I saw the Prime Minister holding a meeting with his colleagues. And they were talking, with grave, frowning looks, about — me! I thought it was their displeasure over a recent political commentary I had written, cast boldly in the form of an Open Letter to the Prime Minister in which I had daringly stated that there was a crisis of trust, and he had to do something to restore the people’s confidence in his government. Many years ago, I could have had a bad dream too, about then Prime Minister Mr Goh Chok Tong and his colleagues discussing how to punish me for writing that controversial ‘Great Affective’ article which had been so critical of him.

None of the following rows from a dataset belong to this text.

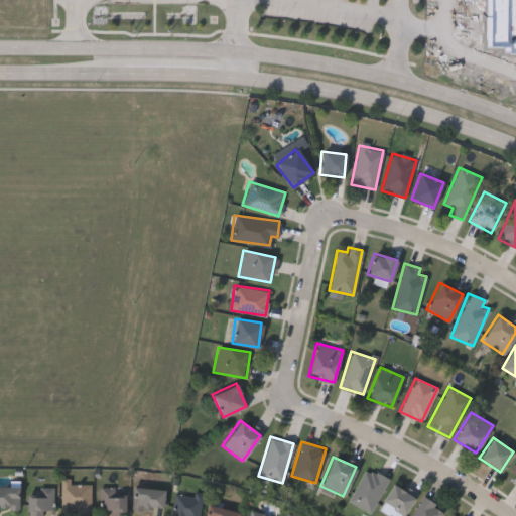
[(515,478),(507,472),(515,459),(515,478)]
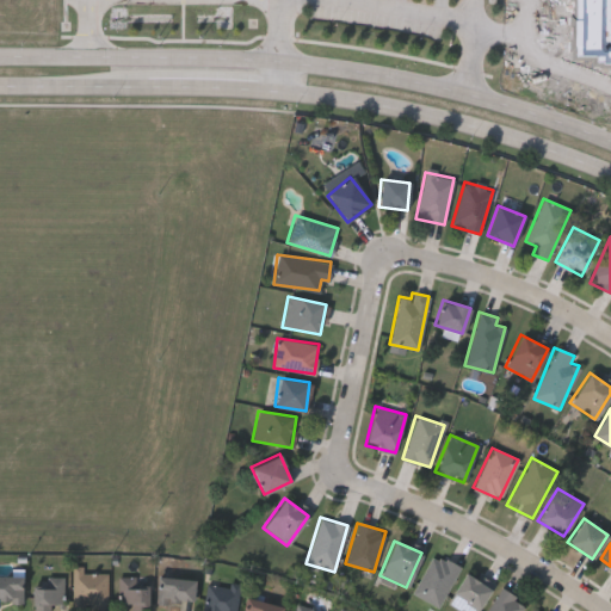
[(439,606),(412,593),(432,554),(458,567),(439,606)]
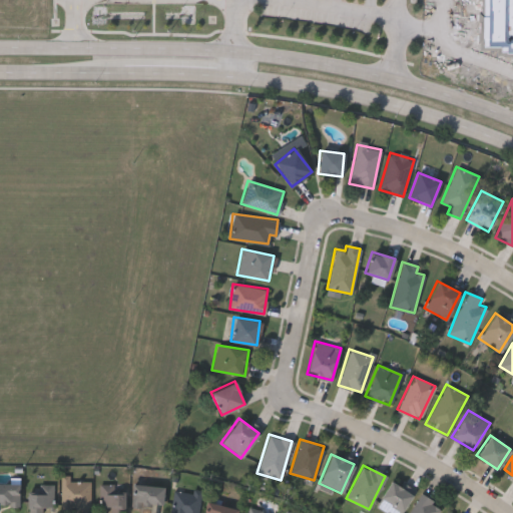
[(88,512),(61,512),(61,481),(88,481),(88,512)]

My dream, this time, seemed also about punishment. In the typical dream confusion of shifting images and muffled sounds, I nevertheless heard the voice of the PM in clear ringing tones: ‘We have no choice but to punish her.’ I could not hear clearly the flurry of suggestions as to how I should be penalised, but after a while it became obvious to me that the penalty, whatever it was going to be, was not for the Open Letter. I heard the PM say distinctly, ‘Firstly, she is a bad example to the seniors in flaunting her techno-bodoh status. Some of them may decide not to continue with their computer lessons in our community centres. Secondly, she is a real blot on the fair technological face of Singapore! How can we say that we are the best, if a writer who has been around as long as she has, tells everybody she does not own a mobile phone and does not have a Facebook account! Thirdly, and this is the real reason why she should be punished, we want to win top place in the coming international competition on ‘The Most Tech-Savvy People in The World’. The organisers will be fanning out to interview people in the various competing countries. What if they interview her? She will be a big risk to our chances of winning that title!’ Again, there was a chorus of voices in agreement. Then everybody settled down to discuss the best method of punishment. I heard something about making use of the 50th birthday celebration, with its brilliant use of the most up-to-date pyrotechnics, to humble me, in front of a whole crowd of technological savants who would feel ashamed of me.
Fortunately, I woke up then, in the worst attack of technophobia I had ever experienced.